Studie über Lobbying in Deutschland: Getrübter Blick

Deutschland sei ein „Eldorado für Interessenvertretungen“, sagt Transparency International – und regt die Einführung einer „legislativen Fußspur“ an.

Für mehr Transparenz im Reichstagsgebäude sorgen Fensterputzer – und Transparency International. Bild: dpa

BERLIN taz | Mal schreibt die Autoindustrie fleißig an der Verordnung für die Verbrauchskennzeichnung für Autos mit, mal bedenkt ein Spielautomatenkönig die Parteien mit Geldspenden. Der Erfolg lässt sich an der Gesetzgebung ablesen: Selbst schwere Oberklassenfahrzeuge können sich als sparsam auszeichnen lassen und Geldspielautomaten bleiben erlaubt, egal wie schnell sie Spieler süchtig machen können.

Das sind nur zwei von vielen Beispielen für das stille Wirken von Lobbyisten in Deutschland, die eine Studie des Politikprofessors Rudolf Speth von der Uni Kassel im Auftrag der Organisation Transparency International (TI) nennt. „Deutschland ist ein Eldorado für Interessenvertretung“, sagt TI-Chefin Edda Müller am Montag bei der Vorstellung der Ergebnisse.

Nicht die Interessenvertretung an sich stört Müller, schließlich sichere diese in einer Demokratie Mitsprachemöglichkeiten. Aber es fehle an Transparenz und gleichen Chancen für alle Interessengruppen. „Manche sind einflussreicher als andere“, so Müller. Ausschlaggebend seien die jeweiligen finanziellen Möglichkeiten.

Forscher Speth beobachtet einen Wandel in der Arbeit der Lobby. Während in der alten Bundesrepublik vor allem Verbände bei der Gesetzgebung mitreden wollten, scharen sich heute mehr einzelne Unternehmen, Anwaltskanzleien oder spezialisierte PR-Agenturen um Politiker.

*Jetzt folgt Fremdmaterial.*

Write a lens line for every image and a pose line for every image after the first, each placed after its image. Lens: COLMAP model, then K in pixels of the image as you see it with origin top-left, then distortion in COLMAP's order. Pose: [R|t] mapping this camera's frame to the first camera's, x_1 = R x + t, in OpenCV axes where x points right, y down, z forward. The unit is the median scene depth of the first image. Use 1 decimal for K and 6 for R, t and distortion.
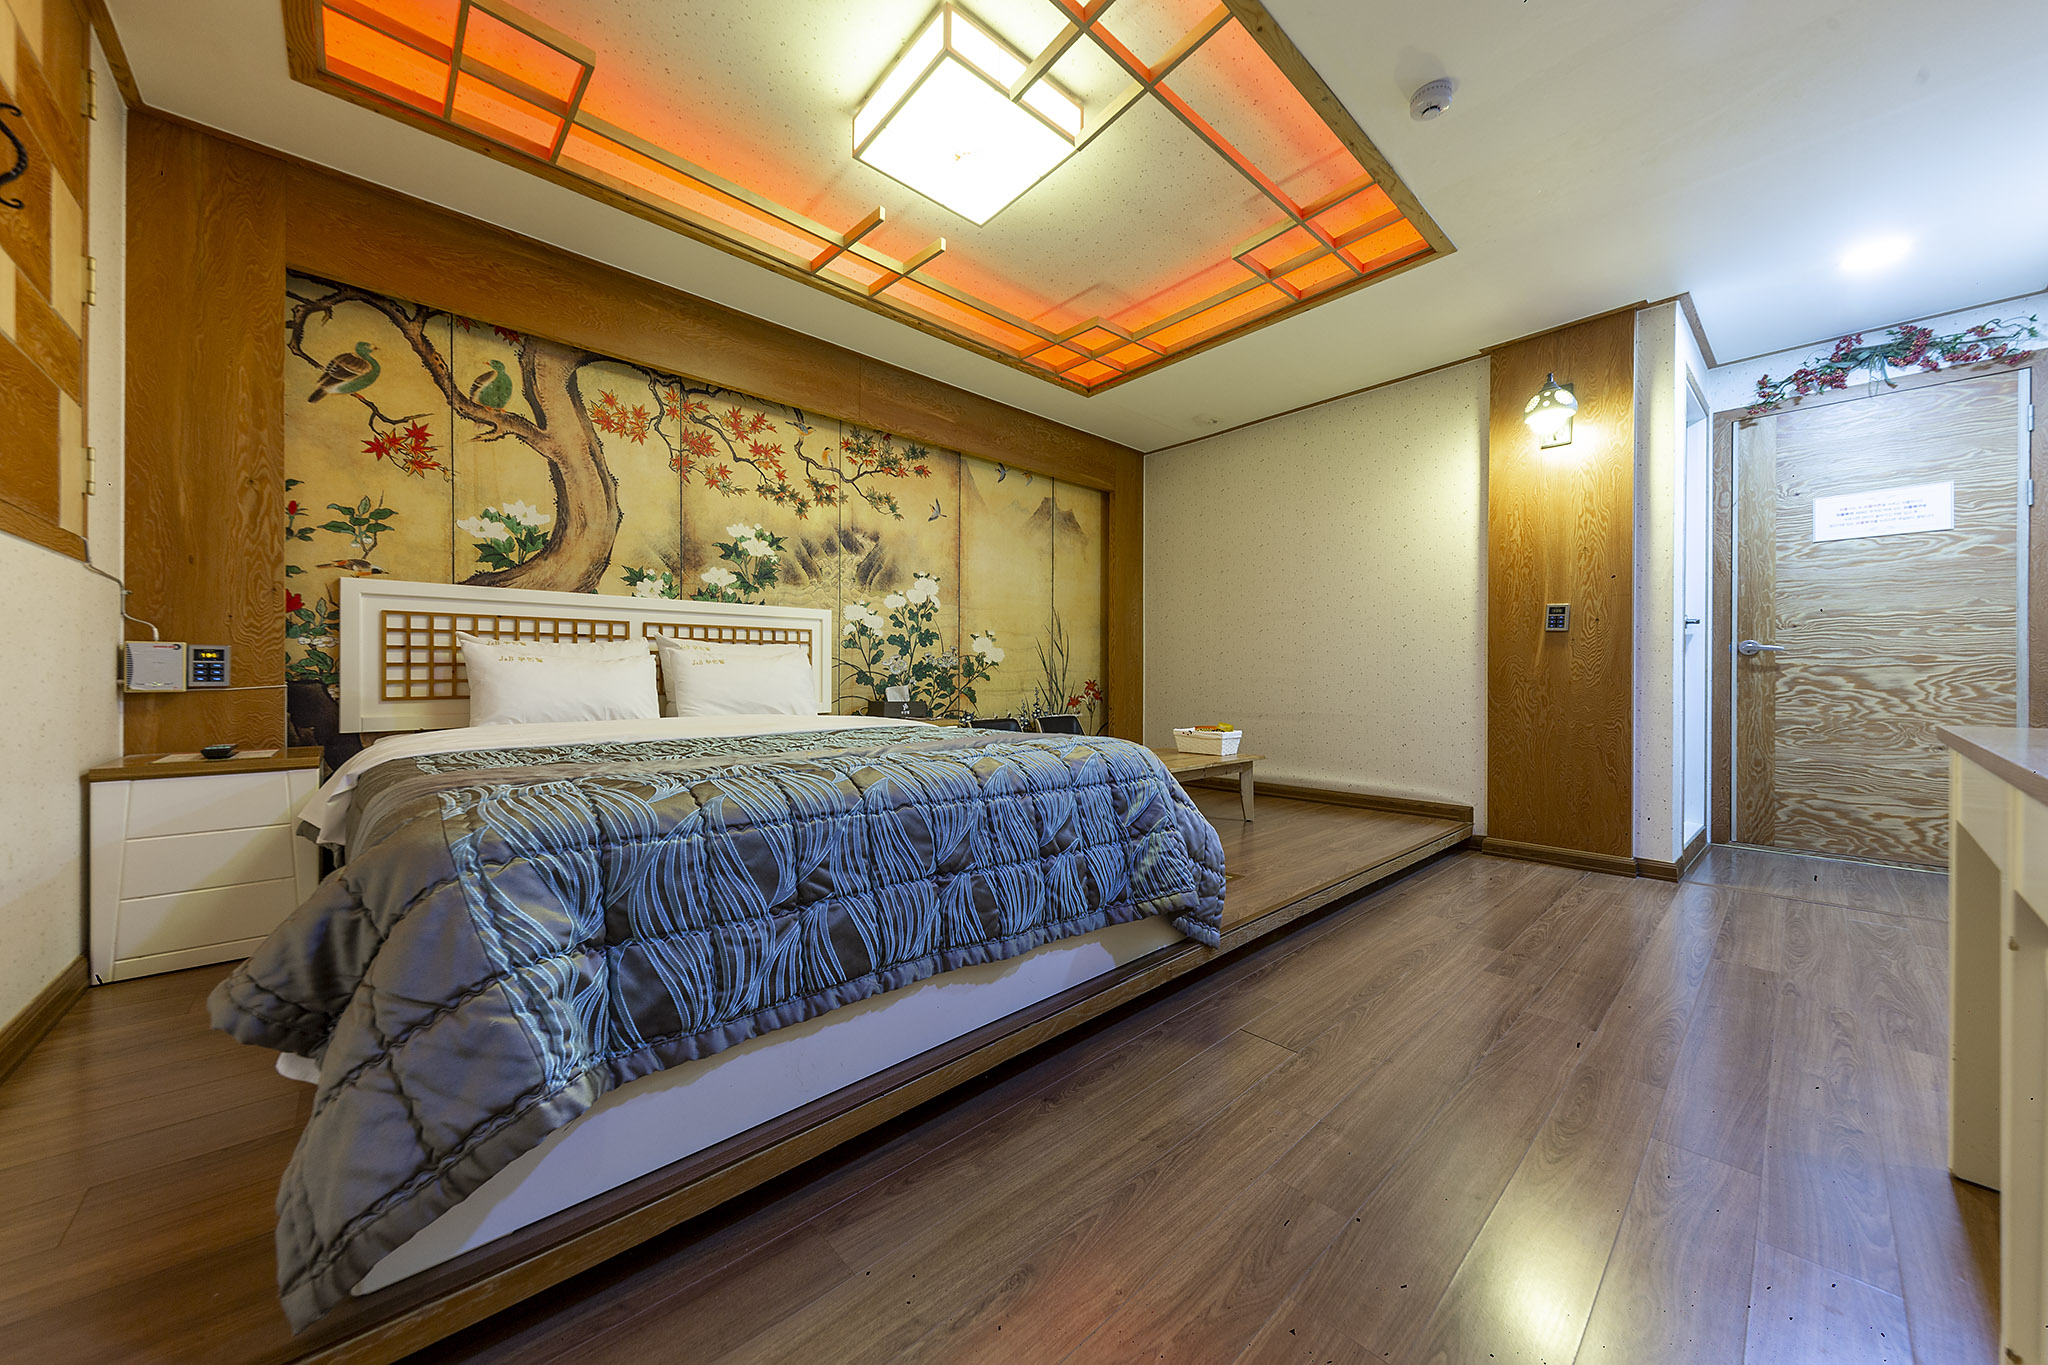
lens RADIAL K [[714.9, 0, 1019.8], [0, 714.9, 683.2], [0, 0, 1]] dist [0.018121, -0.000487]
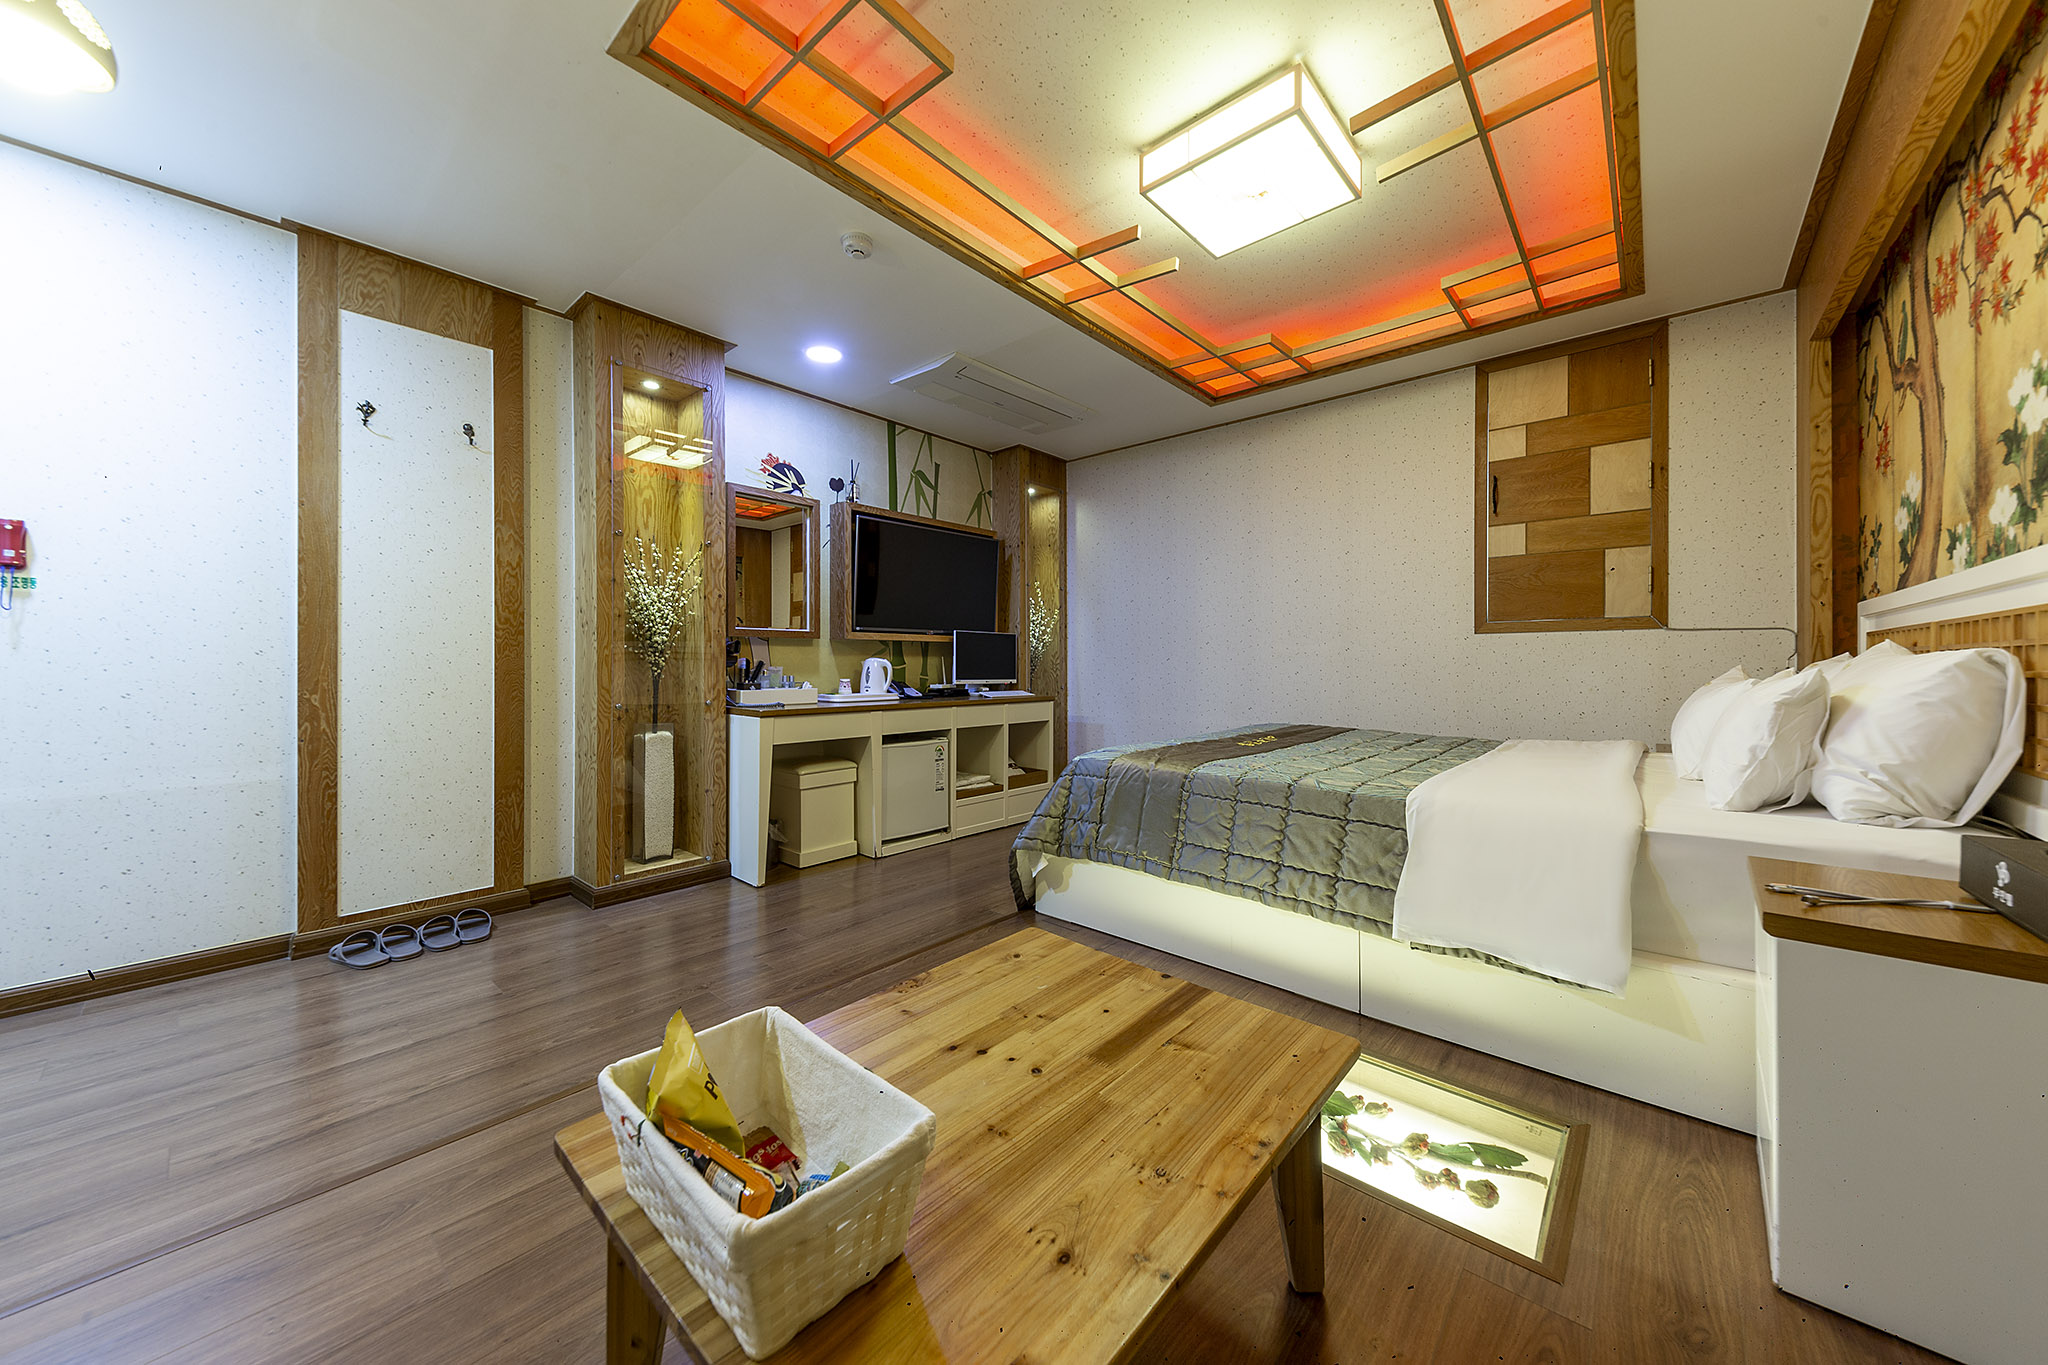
lens RADIAL K [[714.9, 0, 1030.8], [0, 714.9, 656.3], [0, 0, 1]] dist [0.018121, -0.000487]
pose [[-0.994950, -0.001912, -0.100349, 0.231552], [-0.002718, 0.999965, 0.007891, -0.052509], [0.100330, 0.008124, -0.994921, 1.337913]]
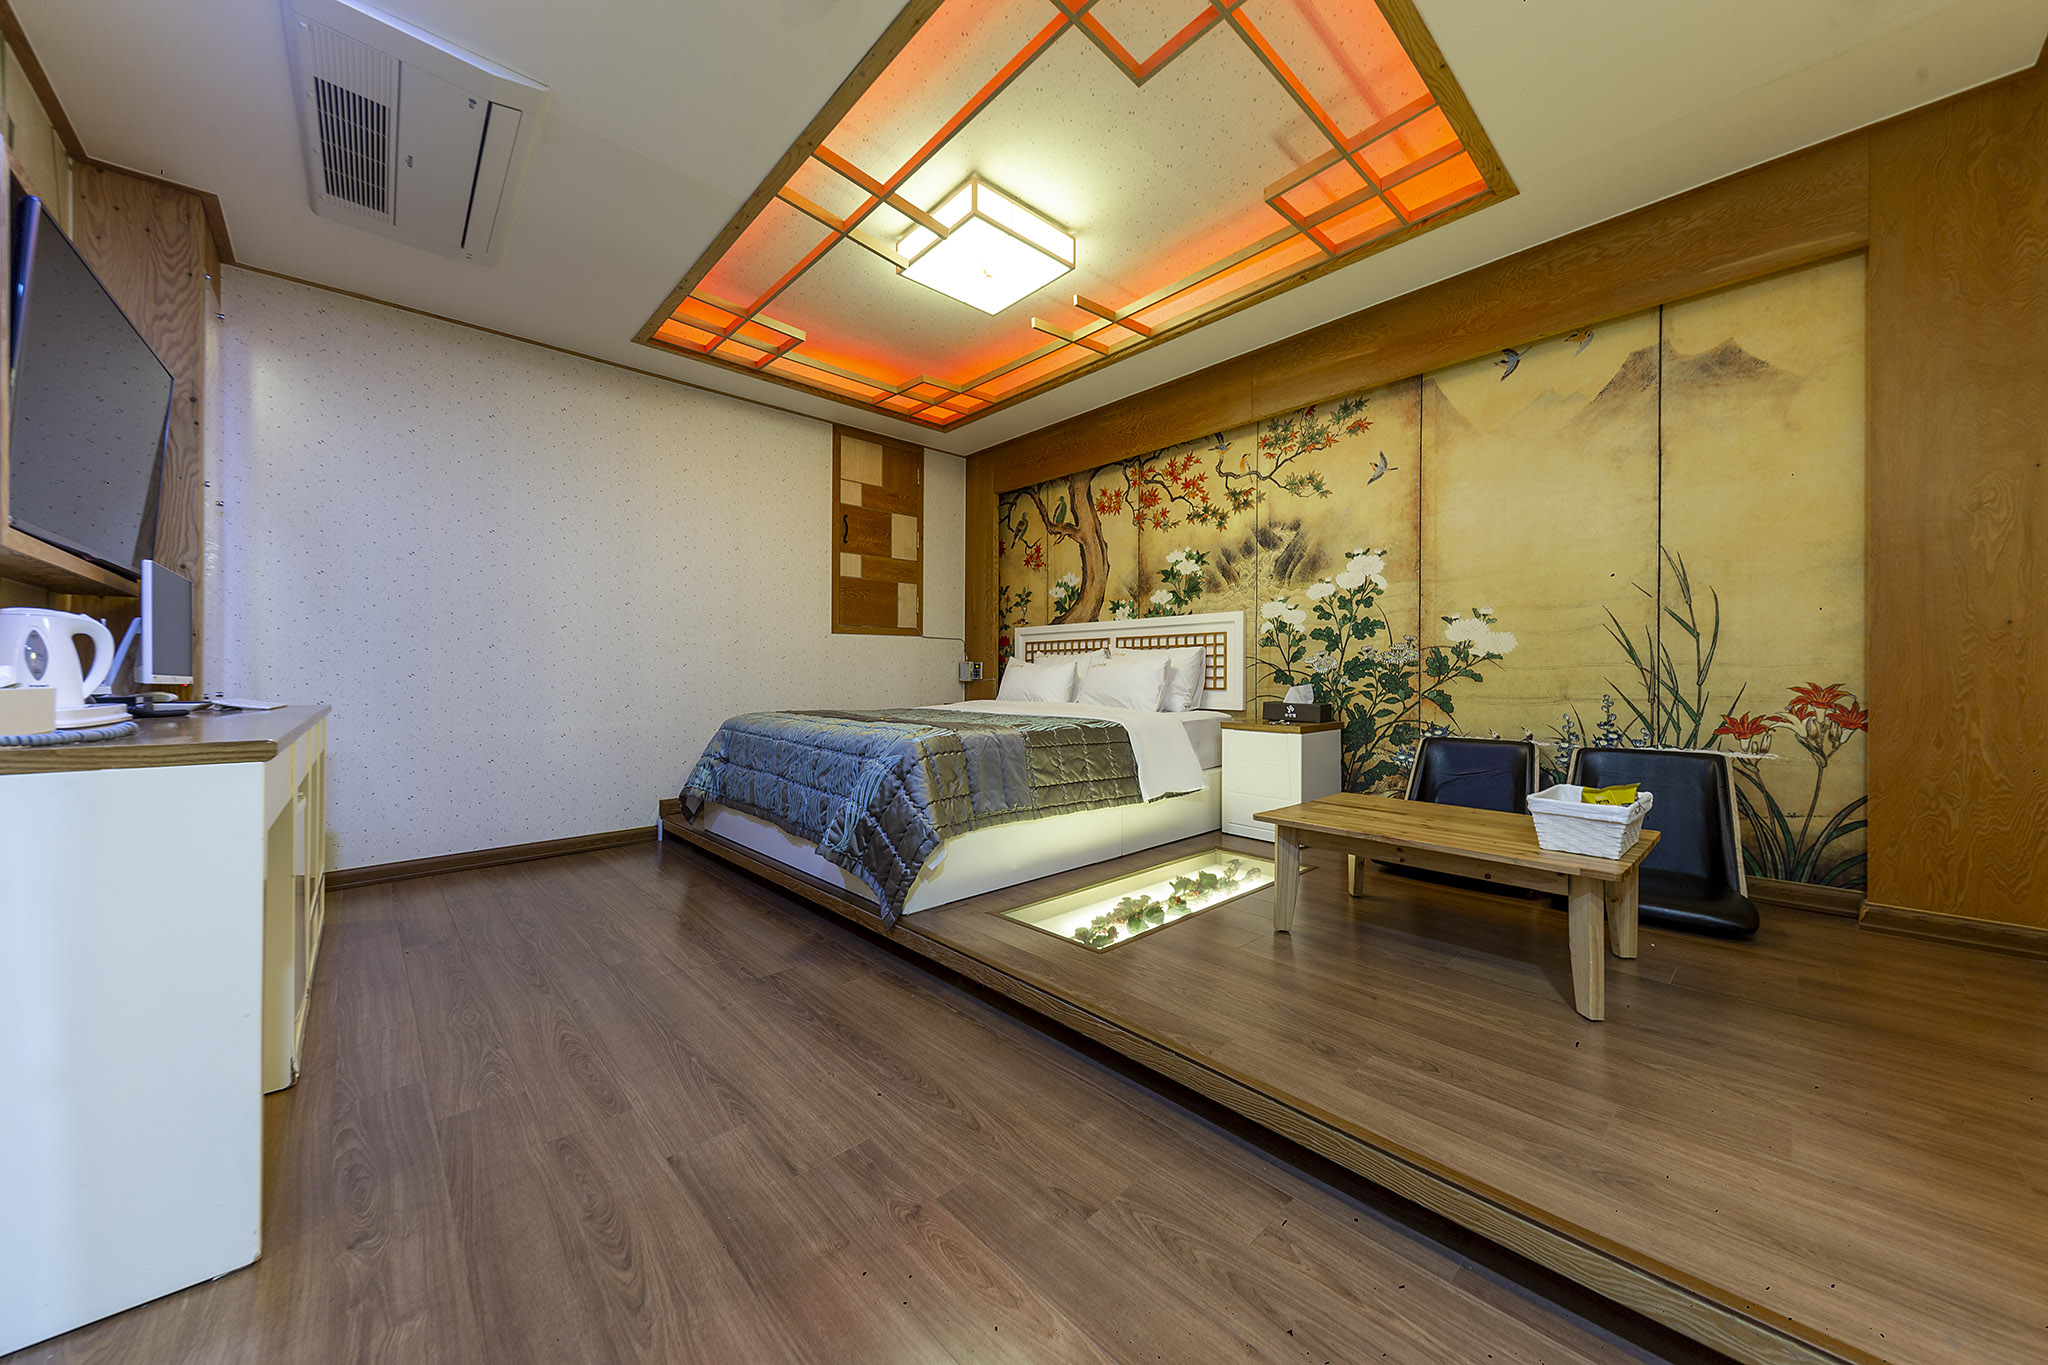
lens RADIAL K [[714.9, 0, 1021.1], [0, 714.9, 671.7], [0, 0, 1]] dist [0.018121, -0.000487]
pose [[0.001841, -0.005401, -0.999984, 0.807395], [-0.011046, 0.999924, -0.005421, -0.005884], [0.999937, 0.011056, 0.001781, 0.714776]]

Tausende Lobbyisten bevölkern Berlin

Wie viele Einflüsterer sich in der Hauptstadt tummeln, ist nicht bekannt. Speth schätzt allein die Zahl der bundesweit tätigen Verbände auf rund 4.000. Dazu unterhalten 120 große Unternehmen Repräsentanzen in Berlin. 150 Agenturen, Anwaltskanzleien und Unternehmensberatungen bearbeiten die Abgeordneten, 200 Wissenschaftler bewerten Gesetzesvorhaben in Beiräten oder als Gutachter. Registriert ist nur ein Teil davon.

Das soll sich ändern, fordert TI und schlägt vor, eine Kartei einzuführen. Zusätzlich sei ein Verhaltenskodex für die Interessenvertretung nötig. Verstöße müssten sanktioniert werden.

Darüber hinaus plädiert TI für die Einführung einer „legislativen Fußspur“. In den Gesetzentwürfen sollen die Ministerialbeamten oder Abgeordneten angeben, aufgrund welcher Interessen welche Formulierungen in den Text gekommen sind. Auch die vielen Sachverständigen sollen transparenter werden und angeben, in wessen Auftrag sie in den zurückliegenden fünf Jahren tätig waren. „Unser Bemühen ist es, Licht ins Dunkel zu bringen“, so Müller.